On the contrary, OKX has done the following in the past period of time:
(1) Few coins are listed
(2) A lot of costs have been paid in asset management: high-interest financial management subsidies, shark fins, and structured products. These products are all designed to attract existing users and existing assets.
(3) MPC wallet, AA wallet, NFT aggregation market, the integration of CeFi and the on-chain world, the purpose of these products is to allow users to remain in the OKX ecosystem under the trend of on-chainization.
Personally, I think this defensive strategy was very successful during the 2022-2023 bear market. OKX gained users and reputation. This success can also explain the price performance of OKB to a certain extent.
5. Return to the starting point: Is the platform currency worth hoarding?
If you ask me which exchange coins I am most optimistic about or which exchange coins have the best fundamentals, I can answer:
(1)BNB
Binance is facing strong regulatory pressure and high growth pressure, and BNBChain's recent performance is not satisfactory. However, BNB's fundamentals have not undergone a fundamental reversal. Binance still has a leading position, asset-level advantages, the strongest profitability, and the imagination space brought by opBNB and Greenfield.
(2)UN
OKX is one of the best performing exchanges in the bear market, especially its defensive strategy has achieved remarkable success, and this defensive strategy can also be switched to an offensive strategy when the bull market comes. Defense does not mean forever defense.
(3)German Civil Code
BGB is one of the few exchanges that still adheres to the offensive strategy in the bear market. In addition, BGB also has the horizontal ecological advantages of the original Bitkeep wallet, ForesightNews, and Forsights Ventures. (As an aside, Foresight Ventures is also one of the best Asian Crypto VCs in my opinion).
But if you ask me whether I have bought BNB/OKB/BGB, I can tell you very clearly: I have not bought any of them, and I don’t expect to buy any of them in the next period of time at the current price. Three reasons:
The valuation is indeed a bit high. The valuation method is invalid. An interesting thing is that for these three platform coins, because we don’t know the real circulation volume (excluding the part held by the founder and the platform), a typical view is that most of BNB was repurchased before the bull market, most of OKB was repurchased after the Shanxi incident, and BGB has maintained a high control status since its issuance. So for these three platform coins, any valuation model has completely failed. As mentioned at the beginning, platform coins do not directly benefit from the bear-bull conversion, but benefit from the asset explosion during the early and middle bull periods. The asset explosion is still far away from us now, and the window for getting on the train will not close immediately.
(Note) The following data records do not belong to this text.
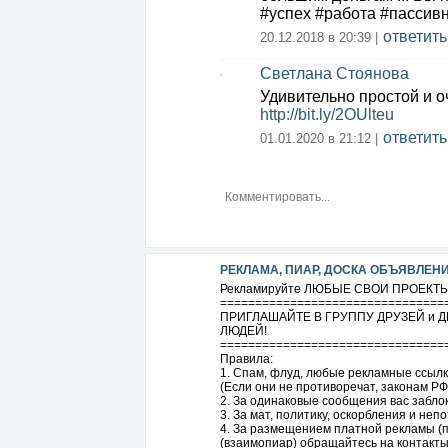
#успех #работа #пассив
ответить
20.12.2018 в 20:39 |
Светлана Стоянова
Удивительно простой и о
http://bit.ly/2OUlteu
ответить
01.01.2020 в 21:12 |
РЕКЛАМА, ПИАР, ДОСКА ОБЪЯВЛЕН
Рекламируйте ЛЮБЫЕ СВОИ ПРОЕКТЫ 
================================
ПРИГЛАШАЙТЕ В ГРУППУ ДРУЗЕЙ и ДЕ
ЛЮДЕЙ!
================================
Правила:
1. Спам, флуд, любые рекламные ссыл
(Если они не противоречат, законам Р
2. За одинаковые сообщения вас заблок
3. За мат, политику, оскорбления и не
4. За размещением платной рекламы (по
(взаимопиар) обращайтесь на контакты 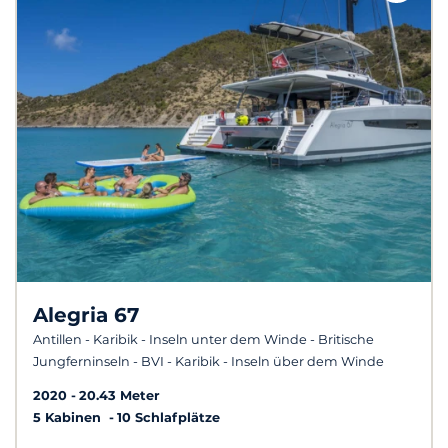
Alegria 67
Antillen - Karibik - Inseln unter dem Winde - Britische
Jungferninseln - BVI - Karibik - Inseln über dem Winde
2020
20.43 Meter
5 Kabinen
10 Schlafplätze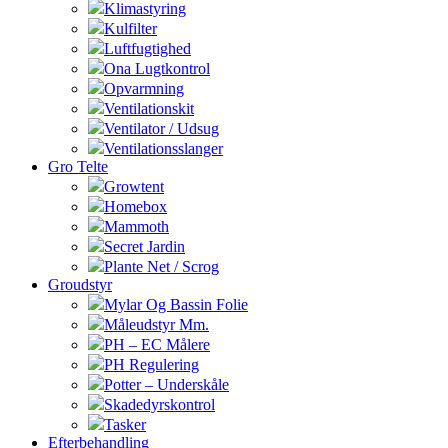
Klimastyring
Kulfilter
Luftfugtighed
Ona Lugtkontrol
Opvarmning
Ventilationskit
Ventilator / Udsug
Ventilationsslanger
Gro Telte
Growtent
Homebox
Mammoth
Secret Jardin
Plante Net / Scrog
Groudstyr
Mylar Og Bassin Folie
Måleudstyr Mm.
PH – EC Målere
PH Regulering
Potter – Underskåle
Skadedyrskontrol
Tasker
Efterbehandling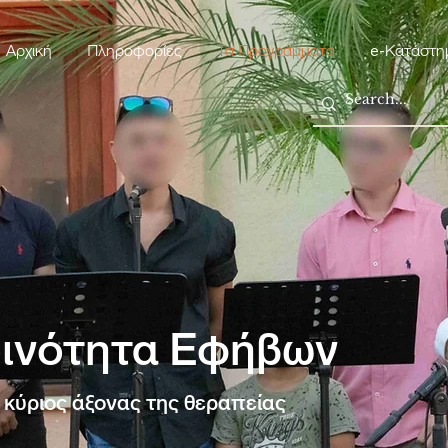
Αρχική
Πληροφορίες
Τα Προγράμματα
e-Κατάστη
ινότητα Εφήβων
 κύριος άξονας της θεραπείας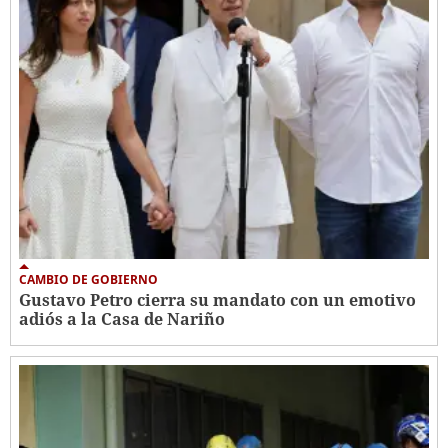
CAMBIO DE GOBIERNO
Gustavo Petro cierra su mandato con un emotivo
adiós a la Casa de Nariño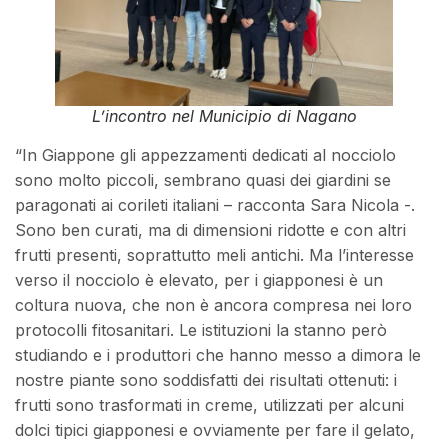
L’incontro nel Municipio di Nagano
“In Giappone gli appezzamenti dedicati al nocciolo
sono molto piccoli, sembrano quasi dei giardini se
paragonati ai corileti italiani – racconta Sara Nicola -.
Sono ben curati, ma di dimensioni ridotte e con altri
frutti presenti, soprattutto meli antichi. Ma l’interesse
verso il nocciolo è elevato, per i giapponesi è un
coltura nuova, che non è ancora compresa nei loro
protocolli fitosanitari. Le istituzioni la stanno però
studiando e i produttori che hanno messo a dimora le
nostre piante sono soddisfatti dei risultati ottenuti: i
frutti sono trasformati in creme, utilizzati per alcuni
dolci tipici giapponesi e ovviamente per fare il gelato,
An anti-common sense view is: buying 200U of BNB now is not more cost-effective than chasing 800U of BNB in the next bull market, because you have to consider the profit and loss ratio and opportunity cost. What if the bull market lasts a long time? What if Binance has problems or is flipped during this period? What about the income from your other investments during this period, or even the loss avoidance EV caused by short positions?
As for other exchange coins, to be honest, I have used them less or know less about them, but I generally think that these exchange coins are not very good targets at this stage. Now is the middle of the liquidity drying up period, and it is also the most painful period for some exchanges that are not so profitable. Sometimes the surface data cannot ensure absolute safety, such as Dragonex and Fcoin in the last cycle. It is not a bad thing to sacrifice some potential gains in order to protect the principal.